OPEC+ is ramping up production, WTI is hanging below $65/bbl, and Permian crude oil production growth has slowed to a crawl, raising the question of whether oil output in the U.S.’s #1 shale play might, in fact, be peaking. That’s making some folks on the NGL side of things a little skittish. They’re wondering what a leveling off — or an outright decline — in Permian crude production would mean for associated gas and the volumes of Y-grade being piped to Mont Belvieu and other fractionation hubs. In today’s RBN blog, we discuss a new model that forecasts Permian NGL production under a variety of scenarios.
The Shale Revolution initiated a golden age for U.S. NGLs. Sure, domestic crude oil production has increased by more than 160% since 2008 and natural gas output has nearly doubled, but the volume of mixed NGLs (aka Y-grade) produced at U.S. gas processing plants has quadrupled, from 1.8 MMb/d 17 years ago to 7.3 MMb/d today. And that massive gain in NGL production spurred an unprecedented buildout in NGL-related infrastructure — processing plants, of course, but also Y-grade pipelines, salt-cavern storage capacity, fractionators and NGL export terminals. (See our Drill Down Report on this topic for a summary and our recent Don’t Stop blog series and weekly NATGAS Permian report for updates.)
Here’s another important fact: The Permian is the undisputed king of NGL production, accounting for more than 40% (or about 3 MMb/d; blue layer in left graph in Figure 1 below) of the total NGL volumes produced in the U.S. Not only does crude-oil-focused drilling in West Texas and southeastern New Mexico generate vast amounts of NGL-saturated associated gas, but over time the Permian’s gas-to-oil ratio (GOR) has been increasing (middle graph). And so has the Permian’s gallons-per-Mcf (GPM) number, which measures the gallons of mixed NGLs entrained with each thousand cubic feet of associated gas emerging from wells there (right graph).
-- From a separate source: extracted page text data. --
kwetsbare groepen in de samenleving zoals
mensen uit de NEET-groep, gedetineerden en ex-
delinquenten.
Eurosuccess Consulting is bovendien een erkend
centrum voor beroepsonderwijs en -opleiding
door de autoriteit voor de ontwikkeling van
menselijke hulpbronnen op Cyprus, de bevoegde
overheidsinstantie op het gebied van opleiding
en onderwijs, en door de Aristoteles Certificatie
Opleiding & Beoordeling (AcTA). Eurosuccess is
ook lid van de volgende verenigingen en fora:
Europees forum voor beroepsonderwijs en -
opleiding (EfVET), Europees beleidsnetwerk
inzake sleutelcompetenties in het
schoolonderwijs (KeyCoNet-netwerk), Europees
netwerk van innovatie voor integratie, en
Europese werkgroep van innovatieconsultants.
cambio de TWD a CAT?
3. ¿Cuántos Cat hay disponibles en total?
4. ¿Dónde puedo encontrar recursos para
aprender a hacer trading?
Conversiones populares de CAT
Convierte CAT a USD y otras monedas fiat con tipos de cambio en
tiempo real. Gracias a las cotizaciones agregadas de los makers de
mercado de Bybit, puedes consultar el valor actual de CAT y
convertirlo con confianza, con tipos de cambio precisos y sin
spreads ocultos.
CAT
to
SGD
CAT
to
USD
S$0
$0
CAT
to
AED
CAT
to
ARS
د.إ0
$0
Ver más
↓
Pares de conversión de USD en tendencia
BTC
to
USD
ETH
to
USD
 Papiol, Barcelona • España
Figure 1. Permian NGL Production, Gas-to-Oil Ratio and Gallons-per-Mcf. Source: RBN
As you would expect, a wide range of market players are counting on continued growth in Permian NGL production, including the owners and operators of gas processing plants, NGL pipelines, fractionators, and ethane and LPG export terminals, many of which continue to make big-dollar investments in new infrastructure. And, as we at RBN know firsthand, some of these same companies have been expressing concern that the production growth they’ve been banking on may be undermined by less favorable WTI pricing and a prospective slowdown in Permian drilling-and-completion activity.